In this case, opposites definitely attract, inspiring a variety of cross-over flavors that not only fit together but can translate into a variety of dishes across the board.
What’s in a Crust?
We’re talking about similar ingredient profiles here: dough, cheese, and tomato-based sauces, so the fusion is not as far-fetched as some restaurants may think. Of course, tortillas provide an ideal delivery for many Hispanic ingredients, but a traditional pizza crust amps up the stability factor to load up on items that guests love: savory stewed pinto or black beans, melty cheese, spicy salsa, and tangy sour cream.
But to step back for a second, consider using Mexican cheeses which have gained massive popularity recently, and don’t have to be simply run-of-the-mill shredded cheddar on these menu items. Mexican cheeses are versatile yet have pronounced flavors that can take dishes in fresh directions.
Chihuahua is one of the most popular Mexican cheeses in America today. This soft white is like Monterey Jack, in that it works in any dish that requires something melty. The mozzarella of Mexican cheeses, Oaxaca, is chewy and stringy with a rich flavor and works great in several Hispanic-Italian dishes. Cotija has a dry texture and salty flavor and is recommended in any application that would typically use Parmesan. Looking for something a little lighter than sour cream? Crema, with a high fat content, drizzles like crème fraiche and can work as an all-purpose cheese sauce.
Taste of Italy
But pizza is only a jump-off point. Lasagna can be translated into a festive fiesta when layered with corn tortillas. Consider stuffing enchiladas with ravioli or pull a reverse and fill jumbo shells with enchilada mixings. Spaghetti and meatball tacos? Not as radical as one would think! Pastas can also go next level with taco ingredients which are always insanely delicious no matter what carb they are served with. Bucatini? Why not! Quesadillas stuffed with Italian sausage? The only limit is the chef’s imagination.

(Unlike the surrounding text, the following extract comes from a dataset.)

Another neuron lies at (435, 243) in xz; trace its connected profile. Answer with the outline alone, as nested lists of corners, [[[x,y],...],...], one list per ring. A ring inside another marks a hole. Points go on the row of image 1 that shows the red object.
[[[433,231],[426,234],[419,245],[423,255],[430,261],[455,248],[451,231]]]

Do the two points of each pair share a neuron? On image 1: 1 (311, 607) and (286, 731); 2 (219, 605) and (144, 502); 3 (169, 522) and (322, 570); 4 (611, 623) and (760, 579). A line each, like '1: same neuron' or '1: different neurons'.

Finally, don’t forget a beverage or two to capitalize on these dishes and nail an upsell opportunity. A shot of limoncello can complement a variety of aqua fresca flavors, as can a splash of Prosecco on top of a margarita. Seek out refreshing and citrus-driven Italian whites like Sauvignon, Soave, Pinot Grigio or jammy reds like Sangiovese or bottles from Montepulciano. All will have your guests’ mouths watering and proclaiming Viva Fusion!